Workers at the stricken Fukushima Daiichi nuclear power plant are onto Plan C in their bid to stop highly radioactive water from gushing directly into the Pacific Ocean through a cracked concrete shaft, a Japanese nuclear official said Monday.

Neither of the first two attempts to fill up the 20-centimeter (8-inch) crack outside the No. 2 reactor's turbine building -- on Saturday by pouring in concrete, and then Sunday by using a chemical compound mixed with sawdust and newspaper -- has been successful [...]

As they mull other ways to cut off the leak at its source, workers will install a silt fence along a damaged sea wall surrounding the plant, Hidehiko Nishiyama of Japan's nuclear and industrial safety agency said Monday. The aim of this screening, which is usually used to halt erosion at construction sites, is to prohibit the spread of radioactive particles into the sea.

Workers also have injected a dye tracer into the water to allow them to track the dispersal of such particles [...]

In some cases, authorities don't even know how much radiation is getting out.

After some high-profile errors while offering regular radiation measurements on seawater, groundwater and the air, little such new information has been released since Thursday. One reason is that the dosimeters being used don't go above 1,000 millisieverts per hour, Junichi Matsumoto, an executive with the plant's owner Tokyo Electric Power Company, told reporters Sunday [...]

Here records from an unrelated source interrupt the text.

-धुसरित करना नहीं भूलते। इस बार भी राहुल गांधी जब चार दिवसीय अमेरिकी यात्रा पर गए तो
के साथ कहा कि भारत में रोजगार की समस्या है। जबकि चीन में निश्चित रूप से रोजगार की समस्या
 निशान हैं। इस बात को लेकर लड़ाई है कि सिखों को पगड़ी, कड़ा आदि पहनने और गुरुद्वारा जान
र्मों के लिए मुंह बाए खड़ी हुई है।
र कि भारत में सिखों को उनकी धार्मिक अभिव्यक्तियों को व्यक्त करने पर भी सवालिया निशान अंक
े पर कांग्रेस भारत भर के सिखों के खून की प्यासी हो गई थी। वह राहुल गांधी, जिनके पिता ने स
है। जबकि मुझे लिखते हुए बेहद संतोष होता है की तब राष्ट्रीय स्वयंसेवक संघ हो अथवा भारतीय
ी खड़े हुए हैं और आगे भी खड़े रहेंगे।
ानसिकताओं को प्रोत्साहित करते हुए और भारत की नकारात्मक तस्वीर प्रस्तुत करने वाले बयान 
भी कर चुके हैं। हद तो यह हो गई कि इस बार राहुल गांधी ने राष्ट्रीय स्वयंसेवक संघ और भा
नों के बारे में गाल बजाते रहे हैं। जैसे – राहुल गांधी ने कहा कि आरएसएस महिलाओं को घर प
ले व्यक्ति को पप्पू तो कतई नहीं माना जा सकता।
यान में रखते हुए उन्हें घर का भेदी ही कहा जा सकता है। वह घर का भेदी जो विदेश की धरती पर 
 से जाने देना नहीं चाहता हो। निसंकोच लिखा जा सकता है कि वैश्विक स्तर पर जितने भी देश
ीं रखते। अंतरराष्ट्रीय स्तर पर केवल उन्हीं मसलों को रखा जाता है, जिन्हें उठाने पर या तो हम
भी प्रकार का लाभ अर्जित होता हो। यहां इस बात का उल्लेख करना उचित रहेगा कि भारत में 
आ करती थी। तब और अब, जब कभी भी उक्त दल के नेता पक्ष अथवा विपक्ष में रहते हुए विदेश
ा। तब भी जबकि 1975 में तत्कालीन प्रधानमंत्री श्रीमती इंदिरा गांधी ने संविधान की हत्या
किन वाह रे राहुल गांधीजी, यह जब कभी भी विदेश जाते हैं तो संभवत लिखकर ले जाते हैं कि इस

The amount of emitted radiation, be it into the water or air, is also unknown. Authorities do believe there had been at least a partial meltdown of nuclear fuel -- thanks to intense heat, at one point, topping 2,700 Celsius (4,800 Fahrenheit) in the No. 1 reactor and 1,800 Celsius (3,200 Fahrenheit) in the Nos. 2 and 3 reactors, according to an analysis from Areva, one of the world's top nuclear energy companies based in France.